Option Writer refers to a market participant who sells options contracts to earn a premium. In the derivatives market, option writing is considered a sophisticated strategy where the writer assumes the obligation to buy or sell the underlying asset if the buyer exercises the option. This role is essential for maintaining liquidity and balance in the options segment of the financial markets.

When an investor writes a Call Option, they agree to sell the underlying asset at a predetermined strike price if exercised by the buyer. Conversely, writing a Put Option obligates the writer to purchase the asset if the buyer chooses to sell. In both cases, the option writer earns a premium upfront, which serves as potential profit if the option expires worthless. However, unlike buyers whose risk is limited to the premium paid, writers face potentially unlimited losses, especially in uncovered or ìnakedî positions.

Option Writing Strategies are often used by experienced traders and institutions to generate income or hedge existing positions. Common strategies include Covered Call Writing, where the writer owns the underlying shares, and Cash-Secured Puts, where sufficient funds are held to buy the asset if assigned.
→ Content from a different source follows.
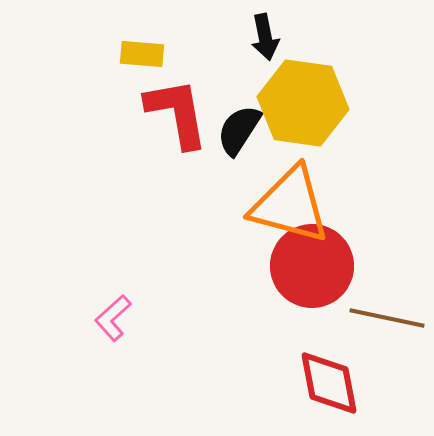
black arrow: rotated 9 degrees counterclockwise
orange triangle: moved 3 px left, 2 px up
These strategies help in risk management and provide consistent income during stable market conditions.

However, option writing demands a deep understanding of market volatility, time decay, and margin requirements. Regulatory bodies like SEBI in India advise that traders must assess their risk appetite and ensure adequate capital before engaging in such trades. For retail investors, option writing should be approached cautiously and preferably under expert guidance or after acquiring sufficient knowledge through certified market education programs.